> [WHAT NEEDS TO BE DONE]:
Copy out each line of the entries where the word "order" is present.
[Opening INPUT MATERIAL section]
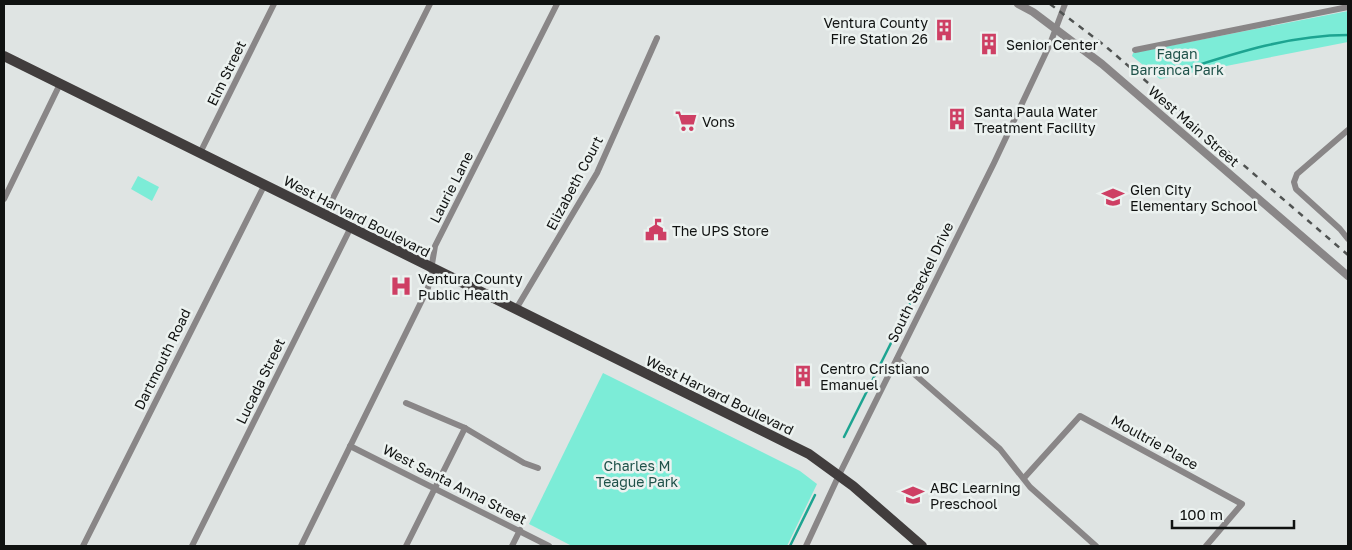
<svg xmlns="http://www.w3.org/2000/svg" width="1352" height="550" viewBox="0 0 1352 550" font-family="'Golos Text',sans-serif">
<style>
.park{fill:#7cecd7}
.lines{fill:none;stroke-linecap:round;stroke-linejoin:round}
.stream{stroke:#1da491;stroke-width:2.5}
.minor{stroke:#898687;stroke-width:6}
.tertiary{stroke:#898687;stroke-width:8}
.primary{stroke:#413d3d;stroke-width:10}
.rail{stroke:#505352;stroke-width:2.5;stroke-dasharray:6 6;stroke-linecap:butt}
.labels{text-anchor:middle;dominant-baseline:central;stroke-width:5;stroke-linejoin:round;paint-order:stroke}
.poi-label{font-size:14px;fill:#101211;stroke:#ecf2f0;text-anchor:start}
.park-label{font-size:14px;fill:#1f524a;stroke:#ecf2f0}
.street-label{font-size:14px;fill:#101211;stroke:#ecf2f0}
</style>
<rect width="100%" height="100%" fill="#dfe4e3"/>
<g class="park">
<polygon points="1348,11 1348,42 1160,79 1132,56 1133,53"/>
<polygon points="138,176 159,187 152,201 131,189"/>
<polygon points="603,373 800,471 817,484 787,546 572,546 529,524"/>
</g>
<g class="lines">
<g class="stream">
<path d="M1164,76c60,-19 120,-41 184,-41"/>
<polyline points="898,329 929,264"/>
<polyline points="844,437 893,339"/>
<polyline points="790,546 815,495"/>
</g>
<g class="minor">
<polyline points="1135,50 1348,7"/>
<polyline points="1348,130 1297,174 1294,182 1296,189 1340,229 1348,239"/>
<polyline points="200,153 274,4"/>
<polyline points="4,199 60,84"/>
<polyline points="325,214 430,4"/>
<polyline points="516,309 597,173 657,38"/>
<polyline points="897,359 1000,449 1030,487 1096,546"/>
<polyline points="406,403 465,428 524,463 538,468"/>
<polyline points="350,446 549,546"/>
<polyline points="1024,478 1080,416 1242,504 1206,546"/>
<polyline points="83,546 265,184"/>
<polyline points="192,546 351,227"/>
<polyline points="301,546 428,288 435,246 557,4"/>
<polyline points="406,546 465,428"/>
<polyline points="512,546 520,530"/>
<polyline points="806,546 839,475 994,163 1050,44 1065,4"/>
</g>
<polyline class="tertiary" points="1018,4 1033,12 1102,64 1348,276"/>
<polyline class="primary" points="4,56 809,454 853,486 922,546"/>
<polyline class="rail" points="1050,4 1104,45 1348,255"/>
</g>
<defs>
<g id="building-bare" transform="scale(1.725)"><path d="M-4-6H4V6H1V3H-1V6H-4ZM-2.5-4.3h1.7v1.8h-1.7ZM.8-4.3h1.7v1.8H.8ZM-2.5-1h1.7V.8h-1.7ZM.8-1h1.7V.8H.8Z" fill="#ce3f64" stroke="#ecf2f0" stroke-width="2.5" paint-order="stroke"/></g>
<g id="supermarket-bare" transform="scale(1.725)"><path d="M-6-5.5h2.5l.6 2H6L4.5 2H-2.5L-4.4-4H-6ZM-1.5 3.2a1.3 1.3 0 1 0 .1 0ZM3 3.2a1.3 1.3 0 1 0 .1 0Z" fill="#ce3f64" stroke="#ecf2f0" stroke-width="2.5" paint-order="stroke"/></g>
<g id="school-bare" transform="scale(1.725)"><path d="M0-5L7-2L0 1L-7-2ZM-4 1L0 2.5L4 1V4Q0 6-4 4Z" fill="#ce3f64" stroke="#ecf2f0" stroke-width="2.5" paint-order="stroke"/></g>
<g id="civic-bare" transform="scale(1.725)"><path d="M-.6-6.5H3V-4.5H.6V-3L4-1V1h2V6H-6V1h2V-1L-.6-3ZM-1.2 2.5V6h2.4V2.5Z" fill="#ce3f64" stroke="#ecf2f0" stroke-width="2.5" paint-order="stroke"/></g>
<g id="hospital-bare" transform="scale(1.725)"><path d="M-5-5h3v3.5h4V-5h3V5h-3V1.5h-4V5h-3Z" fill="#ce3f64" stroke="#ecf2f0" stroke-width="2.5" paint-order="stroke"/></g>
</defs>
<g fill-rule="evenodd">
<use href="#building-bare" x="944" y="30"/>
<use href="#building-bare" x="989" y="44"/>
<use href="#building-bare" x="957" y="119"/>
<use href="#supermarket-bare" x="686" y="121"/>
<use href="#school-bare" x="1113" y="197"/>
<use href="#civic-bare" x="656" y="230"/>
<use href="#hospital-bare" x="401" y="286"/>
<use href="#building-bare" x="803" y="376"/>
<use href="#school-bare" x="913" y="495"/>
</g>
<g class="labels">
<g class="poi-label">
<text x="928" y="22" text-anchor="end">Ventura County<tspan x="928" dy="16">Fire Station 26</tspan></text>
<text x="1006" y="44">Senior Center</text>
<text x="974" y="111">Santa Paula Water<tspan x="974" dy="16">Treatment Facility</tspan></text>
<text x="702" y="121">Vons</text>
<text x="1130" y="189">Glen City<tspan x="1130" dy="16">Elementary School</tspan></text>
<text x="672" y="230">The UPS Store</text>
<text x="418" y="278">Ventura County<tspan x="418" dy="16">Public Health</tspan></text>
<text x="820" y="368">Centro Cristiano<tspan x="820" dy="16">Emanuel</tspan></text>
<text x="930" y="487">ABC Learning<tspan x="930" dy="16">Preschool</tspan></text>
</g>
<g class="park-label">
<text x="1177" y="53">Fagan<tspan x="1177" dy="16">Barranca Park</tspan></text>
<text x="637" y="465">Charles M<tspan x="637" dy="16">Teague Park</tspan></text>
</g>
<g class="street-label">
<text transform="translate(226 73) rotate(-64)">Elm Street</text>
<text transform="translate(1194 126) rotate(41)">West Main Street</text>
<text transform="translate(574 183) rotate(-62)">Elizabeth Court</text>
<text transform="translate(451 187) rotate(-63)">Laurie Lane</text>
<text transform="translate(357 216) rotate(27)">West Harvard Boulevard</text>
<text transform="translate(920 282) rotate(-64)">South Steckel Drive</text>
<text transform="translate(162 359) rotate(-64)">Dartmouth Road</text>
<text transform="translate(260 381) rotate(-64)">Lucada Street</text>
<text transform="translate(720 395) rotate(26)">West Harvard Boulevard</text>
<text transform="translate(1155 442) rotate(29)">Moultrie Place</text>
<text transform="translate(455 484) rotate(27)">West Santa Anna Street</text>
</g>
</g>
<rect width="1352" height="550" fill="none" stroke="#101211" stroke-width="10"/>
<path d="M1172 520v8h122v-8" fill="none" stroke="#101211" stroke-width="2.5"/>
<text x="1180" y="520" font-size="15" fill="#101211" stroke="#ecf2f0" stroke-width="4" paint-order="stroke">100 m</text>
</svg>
[Closing INPUT MATERIAL section]
> [EXERCISE ANSWER]:
.labels{text-anchor:middle;dominant-baseline:central;stroke-width:5;stroke-linejoin:round;paint-order:stroke}
<g id="building-bare" transform="scale(1.725)"><path d="M-4-6H4V6H1V3H-1V6H-4ZM-2.5-4.3h1.7v1.8h-1.7ZM.8-4.3h1.7v1.8H.8ZM-2.5-1h1.7V.8h-1.7ZM.8-1h1.7V.8H.8Z" fill="#ce3f64" stroke="#ecf2f0" stroke-width="2.5" paint-order="stroke"/></g>
<g id="supermarket-bare" transform="scale(1.725)"><path d="M-6-5.5h2.5l.6 2H6L4.5 2H-2.5L-4.4-4H-6ZM-1.5 3.2a1.3 1.3 0 1 0 .1 0ZM3 3.2a1.3 1.3 0 1 0 .1 0Z" fill="#ce3f64" stroke="#ecf2f0" stroke-width="2.5" paint-order="stroke"/></g>
<g id="school-bare" transform="scale(1.725)"><path d="M0-5L7-2L0 1L-7-2ZM-4 1L0 2.5L4 1V4Q0 6-4 4Z" fill="#ce3f64" stroke="#ecf2f0" stroke-width="2.5" paint-order="stroke"/></g>
<g id="civic-bare" transform="scale(1.725)"><path d="M-.6-6.5H3V-4.5H.6V-3L4-1V1h2V6H-6V1h2V-1L-.6-3ZM-1.2 2.5V6h2.4V2.5Z" fill="#ce3f64" stroke="#ecf2f0" stroke-width="2.5" paint-order="stroke"/></g>
<g id="hospital-bare" transform="scale(1.725)"><path d="M-5-5h3v3.5h4V-5h3V5h-3V1.5h-4V5h-3Z" fill="#ce3f64" stroke="#ecf2f0" stroke-width="2.5" paint-order="stroke"/></g>
<text x="1180" y="520" font-size="15" fill="#101211" stroke="#ecf2f0" stroke-width="4" paint-order="stroke">100 m</text>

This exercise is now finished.